>>>>

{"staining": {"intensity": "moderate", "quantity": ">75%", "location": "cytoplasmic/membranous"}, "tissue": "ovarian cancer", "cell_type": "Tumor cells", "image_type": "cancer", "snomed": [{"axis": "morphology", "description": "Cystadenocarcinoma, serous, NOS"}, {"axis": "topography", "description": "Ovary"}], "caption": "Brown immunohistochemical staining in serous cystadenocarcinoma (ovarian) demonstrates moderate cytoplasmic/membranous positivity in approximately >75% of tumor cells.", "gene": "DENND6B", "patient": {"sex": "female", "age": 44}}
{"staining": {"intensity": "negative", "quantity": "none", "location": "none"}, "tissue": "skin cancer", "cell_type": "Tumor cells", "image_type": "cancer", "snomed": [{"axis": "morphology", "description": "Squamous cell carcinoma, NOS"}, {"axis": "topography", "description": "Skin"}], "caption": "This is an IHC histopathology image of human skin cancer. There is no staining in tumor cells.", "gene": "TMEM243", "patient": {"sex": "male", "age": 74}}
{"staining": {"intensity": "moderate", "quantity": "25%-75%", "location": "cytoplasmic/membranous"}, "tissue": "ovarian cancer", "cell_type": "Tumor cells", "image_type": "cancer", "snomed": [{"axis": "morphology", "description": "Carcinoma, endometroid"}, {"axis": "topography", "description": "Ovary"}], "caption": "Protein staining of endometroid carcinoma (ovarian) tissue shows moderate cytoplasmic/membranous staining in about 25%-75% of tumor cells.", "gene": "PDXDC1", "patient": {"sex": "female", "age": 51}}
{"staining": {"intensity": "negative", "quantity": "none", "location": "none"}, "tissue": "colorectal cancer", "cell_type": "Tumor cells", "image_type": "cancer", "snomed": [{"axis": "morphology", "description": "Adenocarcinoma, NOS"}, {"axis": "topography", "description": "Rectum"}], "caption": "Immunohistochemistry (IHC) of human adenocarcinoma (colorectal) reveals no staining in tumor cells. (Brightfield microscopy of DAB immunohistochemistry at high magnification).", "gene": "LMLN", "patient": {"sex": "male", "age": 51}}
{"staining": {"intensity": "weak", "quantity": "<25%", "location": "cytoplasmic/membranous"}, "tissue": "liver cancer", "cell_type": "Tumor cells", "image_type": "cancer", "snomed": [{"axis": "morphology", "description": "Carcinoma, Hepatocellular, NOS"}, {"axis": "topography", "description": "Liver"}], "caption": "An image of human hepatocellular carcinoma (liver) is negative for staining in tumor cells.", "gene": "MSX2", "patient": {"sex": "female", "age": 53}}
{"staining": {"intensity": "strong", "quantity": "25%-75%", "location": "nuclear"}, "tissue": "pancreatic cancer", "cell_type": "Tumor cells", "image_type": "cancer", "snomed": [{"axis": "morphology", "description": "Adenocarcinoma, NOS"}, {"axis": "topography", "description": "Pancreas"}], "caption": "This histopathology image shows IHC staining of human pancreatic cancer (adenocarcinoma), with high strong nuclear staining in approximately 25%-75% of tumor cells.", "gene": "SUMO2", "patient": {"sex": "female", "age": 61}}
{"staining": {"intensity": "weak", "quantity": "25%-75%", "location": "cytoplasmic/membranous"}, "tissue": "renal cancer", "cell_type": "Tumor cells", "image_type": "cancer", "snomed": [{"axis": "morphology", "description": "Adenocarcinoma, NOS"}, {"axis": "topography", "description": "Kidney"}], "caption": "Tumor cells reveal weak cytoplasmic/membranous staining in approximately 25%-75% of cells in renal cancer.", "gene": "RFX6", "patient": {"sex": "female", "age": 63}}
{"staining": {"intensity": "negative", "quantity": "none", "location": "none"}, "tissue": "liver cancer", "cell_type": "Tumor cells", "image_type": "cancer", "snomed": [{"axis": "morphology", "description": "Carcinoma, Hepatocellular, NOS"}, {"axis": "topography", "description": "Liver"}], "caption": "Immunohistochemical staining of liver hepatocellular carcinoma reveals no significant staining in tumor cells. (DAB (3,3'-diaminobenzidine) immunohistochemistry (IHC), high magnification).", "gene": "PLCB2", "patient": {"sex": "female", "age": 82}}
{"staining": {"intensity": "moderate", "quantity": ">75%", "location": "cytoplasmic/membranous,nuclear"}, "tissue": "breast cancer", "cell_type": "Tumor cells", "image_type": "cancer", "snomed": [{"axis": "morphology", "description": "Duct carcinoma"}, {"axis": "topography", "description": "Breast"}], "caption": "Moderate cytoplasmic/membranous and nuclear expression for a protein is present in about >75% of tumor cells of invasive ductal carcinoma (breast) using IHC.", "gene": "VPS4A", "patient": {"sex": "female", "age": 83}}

<<<<

_WHAT THE EXERCISE ASKS_:
The answer should consist solely of the lines from the first line above through the one with "an IHC histopathology", both included, repeated exactly.

_ANSWER FOR THE TASK_:
{"staining": {"intensity": "moderate", "quantity": ">75%", "location": "cytoplasmic/membranous"}, "tissue": "ovarian cancer", "cell_type": "Tumor cells", "image_type": "cancer", "snomed": [{"axis": "morphology", "description": "Cystadenocarcinoma, serous, NOS"}, {"axis": "topography", "description": "Ovary"}], "caption": "Brown immunohistochemical staining in serous cystadenocarcinoma (ovarian) demonstrates moderate cytoplasmic/membranous positivity in approximately >75% of tumor cells.", "gene": "DENND6B", "patient": {"sex": "female", "age": 44}}
{"staining": {"intensity": "negative", "quantity": "none", "location": "none"}, "tissue": "skin cancer", "cell_type": "Tumor cells", "image_type": "cancer", "snomed": [{"axis": "morphology", "description": "Squamous cell carcinoma, NOS"}, {"axis": "topography", "description": "Skin"}], "caption": "This is an IHC histopathology image of human skin cancer. There is no staining in tumor cells.", "gene": "TMEM243", "patient": {"sex": "male", "age": 74}}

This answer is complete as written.